Through the User’s Lens

White box testing helps the model user gain better understanding of the model because they can perform more probing and directed testing from the get-go. To do this type of testing there must be clear and consistent communication between vendor and user to provide a lot of knowledge transfer in the scrutiny of the model. However, is there a limit to how transparent users want models to be? Understanding a model’s inner workings and the reasoning behind assumptions requires a lot of knowledge. This transfer of such knowledge is expensive in terms of time and resources for both players.

On the other hand, black box testing is cheaper and less time consuming because it doesn’t involve testing on a parameter-by-parameter basis.

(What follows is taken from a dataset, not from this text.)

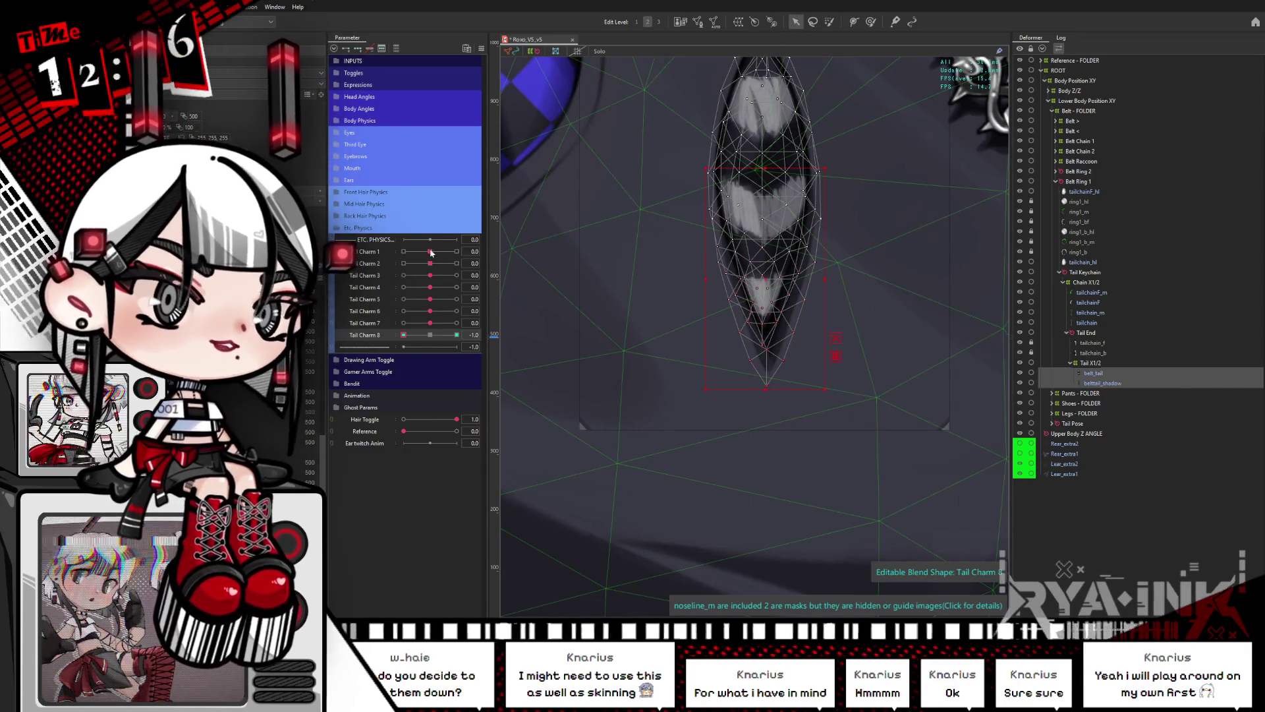
click(788, 288)
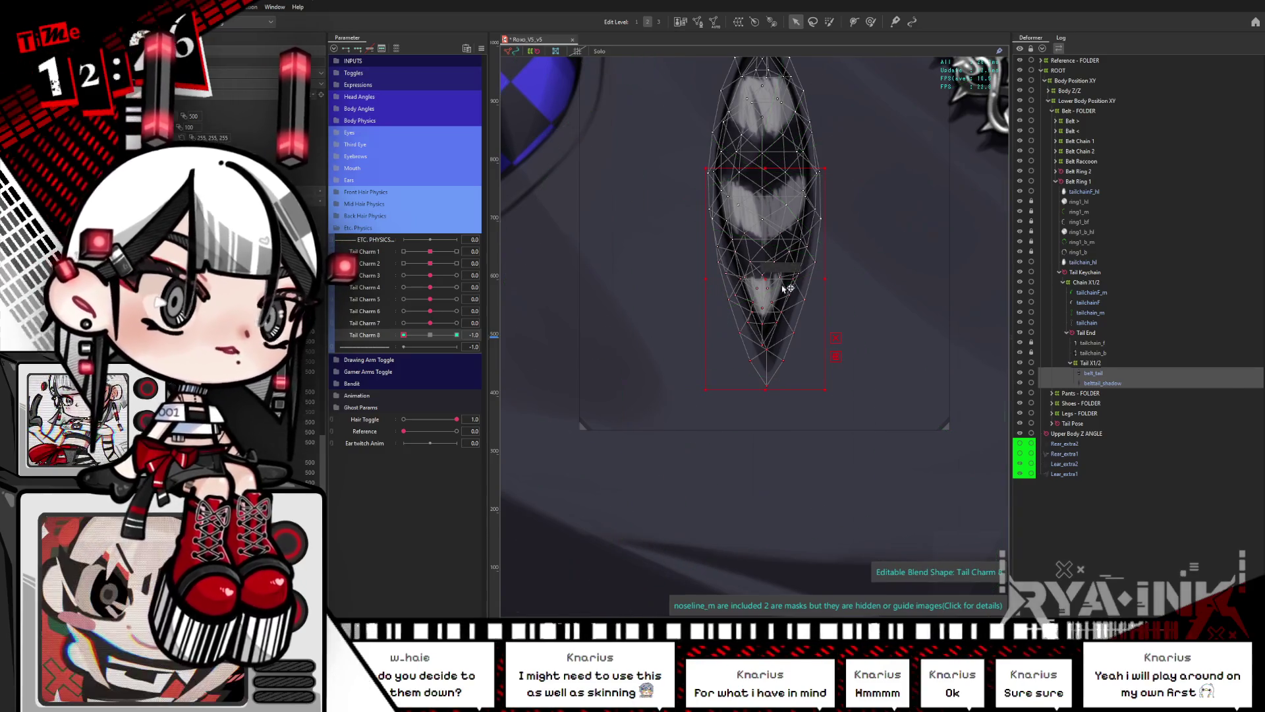
click(770, 276)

There is also no cross-industry standard for vendor model validation and testing. Different models contain different and sometimes incomparable inputs, and are trained using different loss portfolios. This means it is difficult for a user to compare models effectively and fairly. One might argue that this makes white box testing redundant, if it’s not possible to compare the outcomes: Does clarity matter if there’s no way of checking if the data is accurate or not?

So where does that leave us?

The author of the article is a software engineer for Fathom. Founded in 2013, Fathom gives risk management professionals the scientifically robust tools and intelligence to understand the climate’s impact on water risk.

Model vendors are left packaging up their data as big grey boxes. Each model vendor will package this up differently, based on their own attitude towards transparency and external validation. This leaves model users with many different shades, let’s call it 50 shades of grey boxed model vendors to choose from. The market is hankering for these boxes to be of the palest grey tone, and has seen multiple organizations take their first step in this direction by adopting the Open Data Standards set out in the OASIS Loss Modelling Framework. Such a framework balances the goals of communicating model parameters, limitations and methodologies to users while not overwhelming them with information too technical to understand or exposing a vendor’s unique selling point—an approach or innovation that gives the vendor a competitive edge.

The easy thing to do would be to package models up as a black box. However, to get value out of a CAT model it needs to be a collaborative process and boxed up in a transparent packaging. This helps both players keep a continuous development cycle, and a model is far more valuable to both when each knows the subjective decisions that go into it.